- **指示**:
以下の記録に出てくる「Suricata」をすべて「Snort」に入れ替えて示せ。それ以外の箇所は一切変えないこと。

***

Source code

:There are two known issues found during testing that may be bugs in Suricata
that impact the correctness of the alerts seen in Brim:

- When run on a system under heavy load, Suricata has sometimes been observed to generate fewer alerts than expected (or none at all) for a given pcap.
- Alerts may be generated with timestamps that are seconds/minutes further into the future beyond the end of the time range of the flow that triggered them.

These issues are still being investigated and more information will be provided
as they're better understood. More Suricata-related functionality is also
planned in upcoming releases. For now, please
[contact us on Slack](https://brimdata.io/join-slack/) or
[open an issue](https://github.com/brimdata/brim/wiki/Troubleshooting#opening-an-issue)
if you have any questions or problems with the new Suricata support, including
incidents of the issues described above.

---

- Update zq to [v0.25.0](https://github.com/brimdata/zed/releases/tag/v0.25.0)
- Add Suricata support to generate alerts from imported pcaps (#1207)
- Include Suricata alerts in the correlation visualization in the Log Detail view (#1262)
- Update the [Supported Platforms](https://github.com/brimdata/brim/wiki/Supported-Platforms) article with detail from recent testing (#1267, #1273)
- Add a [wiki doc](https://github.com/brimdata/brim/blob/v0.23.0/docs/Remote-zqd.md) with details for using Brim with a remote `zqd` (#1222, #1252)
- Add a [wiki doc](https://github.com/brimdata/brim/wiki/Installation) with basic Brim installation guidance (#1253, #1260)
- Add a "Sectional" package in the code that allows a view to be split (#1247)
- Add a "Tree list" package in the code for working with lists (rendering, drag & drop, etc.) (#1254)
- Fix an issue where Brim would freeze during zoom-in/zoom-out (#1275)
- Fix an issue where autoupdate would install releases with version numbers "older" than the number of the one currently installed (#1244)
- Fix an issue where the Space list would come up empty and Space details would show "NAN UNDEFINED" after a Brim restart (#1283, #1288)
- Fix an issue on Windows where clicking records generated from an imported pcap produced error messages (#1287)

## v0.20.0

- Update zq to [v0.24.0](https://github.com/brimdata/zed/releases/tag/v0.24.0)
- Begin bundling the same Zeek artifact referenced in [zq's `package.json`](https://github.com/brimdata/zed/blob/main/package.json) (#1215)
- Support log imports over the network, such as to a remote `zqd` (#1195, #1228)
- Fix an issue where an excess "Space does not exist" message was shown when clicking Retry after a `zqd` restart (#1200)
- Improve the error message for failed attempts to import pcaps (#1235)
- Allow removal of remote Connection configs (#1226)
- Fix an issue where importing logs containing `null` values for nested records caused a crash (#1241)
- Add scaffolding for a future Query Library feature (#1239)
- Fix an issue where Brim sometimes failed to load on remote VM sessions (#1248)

***

- **実行結果**:
Source code

:There are two known issues found during testing that may be bugs in Snort
that impact the correctness of the alerts seen in Brim:

- When run on a system under heavy load, Snort has sometimes been observed to generate fewer alerts than expected (or none at all) for a given pcap.
- Alerts may be generated with timestamps that are seconds/minutes further into the future beyond the end of the time range of the flow that triggered them.

These issues are still being investigated and more information will be provided
as they're better understood. More Snort-related functionality is also
planned in upcoming releases. For now, please
[contact us on Slack](https://brimdata.io/join-slack/) or
[open an issue](https://github.com/brimdata/brim/wiki/Troubleshooting#opening-an-issue)
if you have any questions or problems with the new Snort support, including
incidents of the issues described above.

---

- Update zq to [v0.25.0](https://github.com/brimdata/zed/releases/tag/v0.25.0)
- Add Snort support to generate alerts from imported pcaps (#1207)
- Include Snort alerts in the correlation visualization in the Log Detail view (#1262)
- Update the [Supported Platforms](https://github.com/brimdata/brim/wiki/Supported-Platforms) article with detail from recent testing (#1267, #1273)
- Add a [wiki doc](https://github.com/brimdata/brim/blob/v0.23.0/docs/Remote-zqd.md) with details for using Brim with a remote `zqd` (#1222, #1252)
- Add a [wiki doc](https://github.com/brimdata/brim/wiki/Installation) with basic Brim installation guidance (#1253, #1260)
- Add a "Sectional" package in the code that allows a view to be split (#1247)
- Add a "Tree list" package in the code for working with lists (rendering, drag & drop, etc.) (#1254)
- Fix an issue where Brim would freeze during zoom-in/zoom-out (#1275)
- Fix an issue where autoupdate would install releases with version numbers "older" than the number of the one currently installed (#1244)
- Fix an issue where the Space list would come up empty and Space details would show "NAN UNDEFINED" after a Brim restart (#1283, #1288)
- Fix an issue on Windows where clicking records generated from an imported pcap produced error messages (#1287)

## v0.20.0

- Update zq to [v0.24.0](https://github.com/brimdata/zed/releases/tag/v0.24.0)
- Begin bundling the same Zeek artifact referenced in [zq's `package.json`](https://github.com/brimdata/zed/blob/main/package.json) (#1215)
- Support log imports over the network, such as to a remote `zqd` (#1195, #1228)
- Fix an issue where an excess "Space does not exist" message was shown when clicking Retry after a `zqd` restart (#1200)
- Improve the error message for failed attempts to import pcaps (#1235)
- Allow removal of remote Connection configs (#1226)
- Fix an issue where importing logs containing `null` values for nested records caused a crash (#1241)
- Add scaffolding for a future Query Library feature (#1239)
- Fix an issue where Brim sometimes failed to load on remote VM sessions (#1248)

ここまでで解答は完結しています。